On another tack, I recently made an Excel spreadsheet from a GEDCOM file.
It worked very well but names are in a separate place in the spreadsheet from addresses. They can be matched using the common ID but it’s difficult and tedious.

I’m sure if code was written with output formats more in mind, such problems would be avoided. I’m sure many people with a lot more knowledge of GRAMPS will know more about this kind of thing.

Before responding, welcome!

This posting seems to be in the the wrong thread to get a good response.

This is a development discussion about improving the speed and efficiency of the underlying search functions. Its purpose is to get the same outputs, but while using less CPU power and memory.

So maybe we need to move your posting to a new thread in “Help” (if you are asking for suggestion about how to achieve certain goals) or “Ideas” (if you are proposing a new feature)?

I am also a bit confused about some terms that seem mixed up. And the posting seems have several distinctly different subjects. So some subjects are likely to suffer short shrift.

  1. What do you mean by “Title”? A person tiltle is something like “Mrs.”, “Sir”, or “Dr.”; and a Place title is the fully qualified enclosi g hierarchy for the Place (e.g., “Pittsburgh, Allegheny county, Pennsylvania, USA”). But the rest of the sentence does not suggest either of these usages is what you meant.

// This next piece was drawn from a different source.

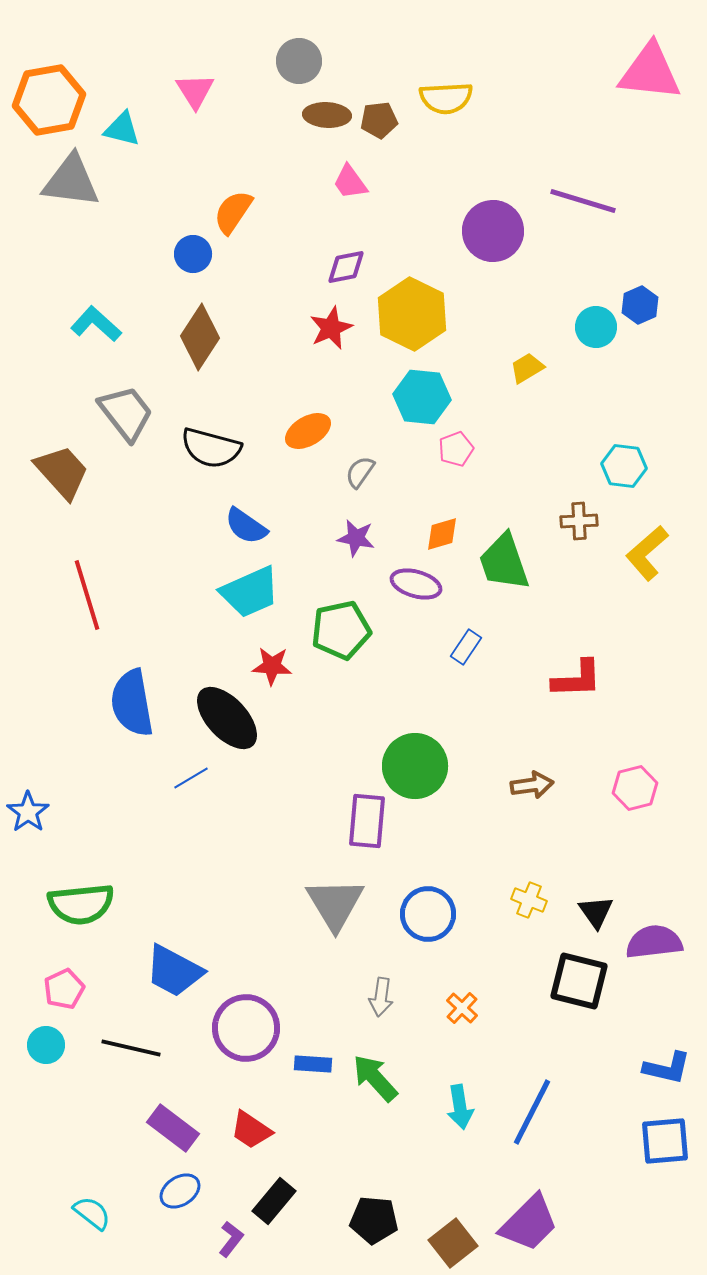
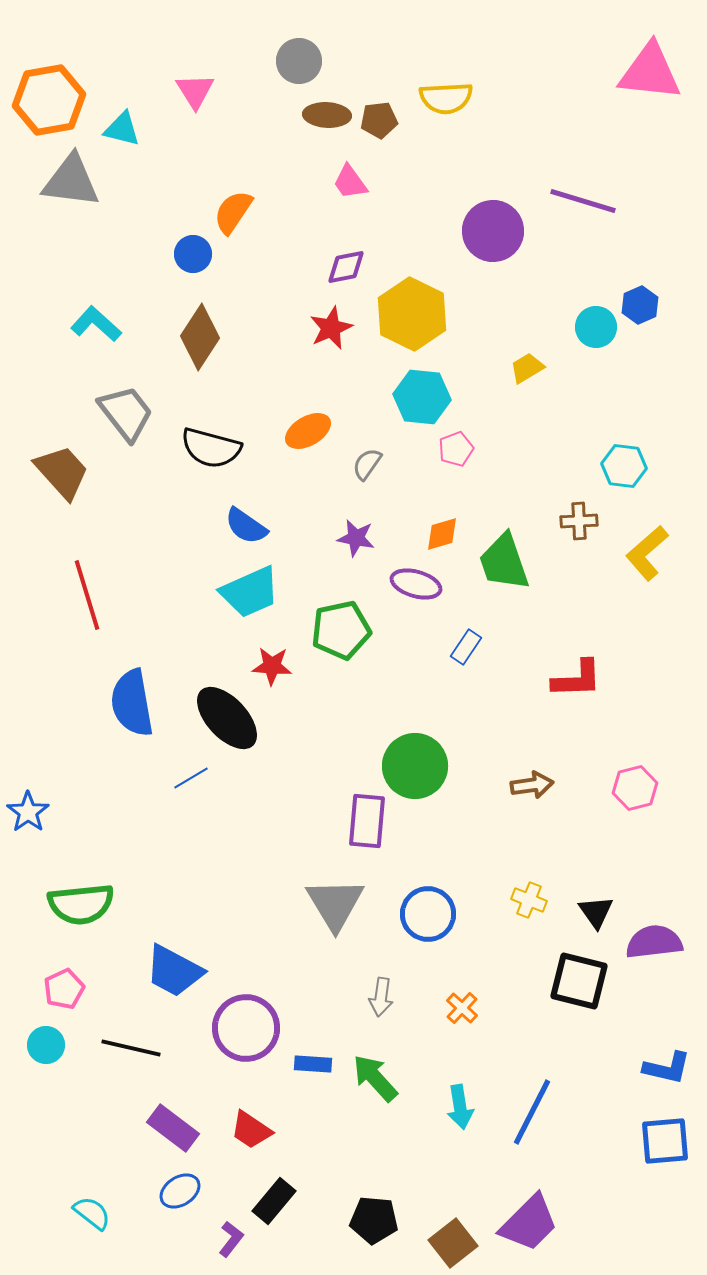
gray semicircle at (360, 472): moved 7 px right, 8 px up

  2. It is unclear how “made an Excel spreadsheet from a GEDCOM file” relates to what you want from Gramps. Gramps does NOT have feature to convert directly from GEDCOM to spreadsheet. So we’re missing which features you’re using to get from import (GEDCOM) to whichever (tree , view, or quickreport table copy’n’paste) export to (CSV/.ods) spreadsheet. Also, what do you mean by “Addresses” in this question? It seems unlikely you mean postal addresses of residences. So maybe you mean birthplaces?

  3. I am utterly unable to parse “if code was written with output formats more in mind”. Gramps supports so many output file formats and allows so many parameters for report filtering (and optional inclusions) that people complain about being unable to explore them all.so you must be trying to say something else.

Update on the PR to convert gramps-desktop to using JSON raw data rather than the unpickled-blobs.

I can now upgrade a database, and load all of the views. There will be additional speed gains to be made, but mostly focused right now on the conversion. The blob data has leaked into other places, so it will take some time to get those converted.